BIKE thefts in York have rocketed to more than 2,000 a year – and only a fraction of the crimes are being solved.
New figures obtained by The Press show an average of six bikes a day are being stolen in the city – nearly twice as many as in 2009/10. But for every 14 bikes taken, only one is ever recovered.
Police say many of the thefts are “opportunist” and have again urged people to secure their bikes in the city centre.
In January, police said they expected bike thefts in 2010/11 to reach 1,600 – up from 1,120 in 2009/10. But statistics released to The Press show the figure between May 2010 and 2011 actually hit 2,173.
The figures, revealed under the Freedom of Information Act, also show the city’s worst hot-spots for bike crime.
Guildhall and Clifton were worst, with 386 and 200 thefts respectively, followed by Micklegate on 190 and Heworth on 188.
Hull Road (182), Westfield (139) and Huntington and New Earswick (130) were next on the list.
A spokesman for North Yorkshire Police said: “We are aware of this increase in the theft of pedal cycles and have a number of ongoing operations to reduce these thefts, which are often opportunistic.
“We encourage people to help themselves becoming the victims of crime by securing their cycles with approved locks and ensuring that they are stored in a locked building when not in use.
“If owners have had their bikes security coded, this means that we are far more likely to be able to return them once recovered.”
The figures show only 70 people faced proceedings in relation to the 2,173 bikes stolen over the past 12 months, with 65 being charged and five being cautioned.
Police say they have worked with the Safer York Partnership to deter cycle thieves through crime prevention initiatives such as the Red Hand campaign.
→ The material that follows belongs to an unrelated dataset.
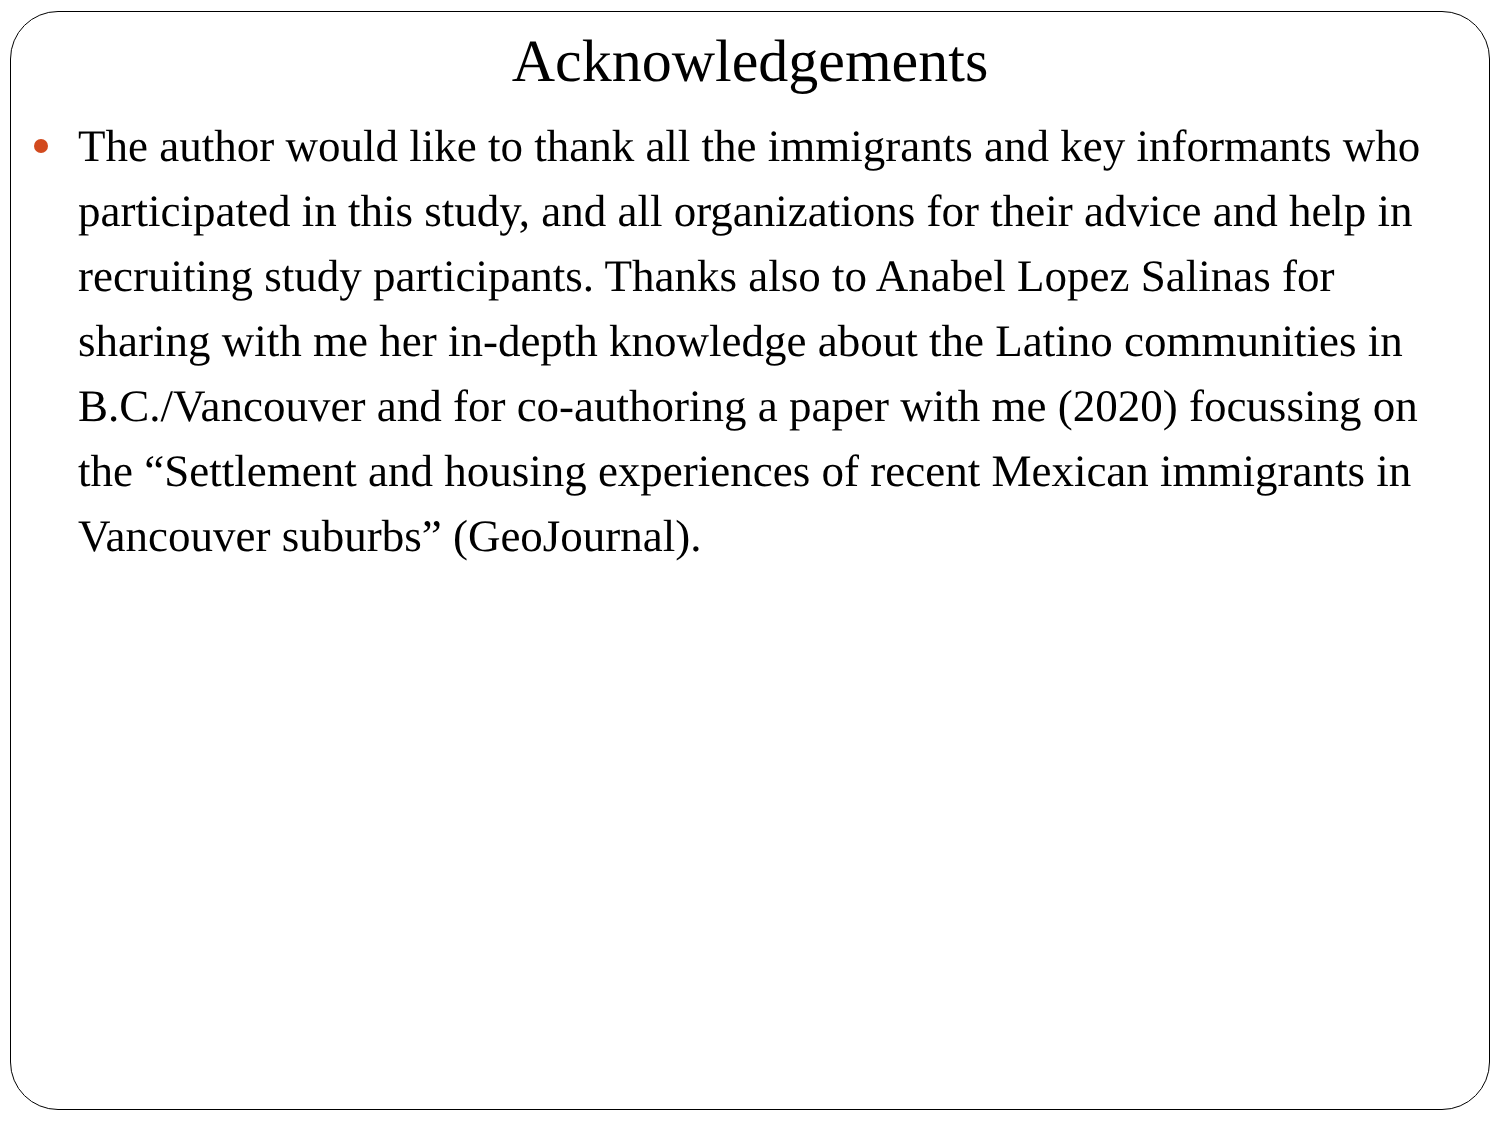Acknowledgements
The author would like to thank all the immigrants and key informants who participated in this study, and all organizations for their advice and help in recruiting study participants. Thanks also to Anabel Lopez Salinas for sharing with me her in-depth knowledge about the Latino communities in B.C./Vancouver and for co-authoring a paper with me (2020) focussing on the “Settlement and housing experiences of recent Mexican immigrants in Vancouver suburbs” (GeoJournal).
It sees tracker systems being secretly attached to bikes which are randomly displayed at cycle racks throughout the city and which allow them to be traced if they are stolen.
Cyclists in York also now have a dedicated cycle hub station next to Lendal Bridge, which offers secure parking for cyclists.
It was funded jointly by City of York Council and Cycling City York and is run by the Bike Rescue Project.
Bernie Cullen, who runs the project and sits on a strategy group to prevent bikes being stolen, said her main advice was for cyclists to get a good lock, adding: “If you buy a cheap lock, you may as well tie a bow on a bike.”
She said another cycling hub in the city centre which was able to open later than 6.30pm, the closing time of the Lendal Bridge hub, would be beneficial.
She also encouraged people to have their bikes tagged under the city-wide Operation Spoke, saying an employee at Bike Rescue, Jamie Atkin, 21, had had his bike stolen – and later recovered – after having his cycle marked.
Action demanded to thwart thieves
ONE cyclist who knows how quickly bike thieves can strike says he believes more needs to be done to thwart them.
Michael Thompson, 26, of Wilberfoss, left his bike locked at a rack outside York Station last month, but when he returned, he found the lock had been broken and his cycle was gone.
British Transport Police checked CCTV footage of the area, but Michael said he had been told the crime happened out of the cameras’ sight.
By chance, he discovered his distinctive bright pink bike a month later, abandoned outside the Oxfam bookshop on Micklegate, but he said more needed to be done to thwart thieves.
“When I spoke to police, they said finding my bike would be like finding a needle in a haystack because so many are stolen,” he said.
“I think York is quite old-fashioned when it comes to bikes and bike safety. You pretty much leave your bike chained to a metal pole, but in other cities there are plenty of secure bike parks where you pay to leave your bike in a safe place.”
Police are reminding cyclists in York to register their bikes. Since being launched in January 2010, Operation Spoke has marked almost 10,000 bikes with a security number and registered them with the national register, Immobilise.
This can be done at the Bike Rescue Project or at regular Operation Spoke events held throughout the city.
Keeping a tag on cycle thieves
YORK likes to pride itself on being a cycling city.
Unfortunately, it’s also in danger of getting a reputation as a city of cycle thieves.
Bike thefts have soared in the last year. On average, six bikes are now being stolen every day – more than double the level of a year ago. For every 14 bikes taken, only one is ever recovered.
Guildhall ward – ie the city centre – is the worst hot-spot, followed by Clifton, Micklegate and Heworth.
If there is any good news, it is that there is no evidence of organised gangs of cycle thieves at work. Police stress that many of the thefts are opportunist.
Which means that at least there is something we can do about it.
Police have a number of ongoing operations to tackle the increasing number of thefts.
But bike owners can and should be doing more to protect their property. Some bikes, after all, are very expensive machines.
It is not enough simply to lock your bike. If you use a cheap lock, says Bernie Cullen of Bike Rescue, you might as well have tied on a nice bow inviting a thief to steal your bike.
So use a good-quality lock to deter the opportunists – and make sure that your bike is tagged. That way, even if it does get stolen, at least there is a decent chance you’ll get it back.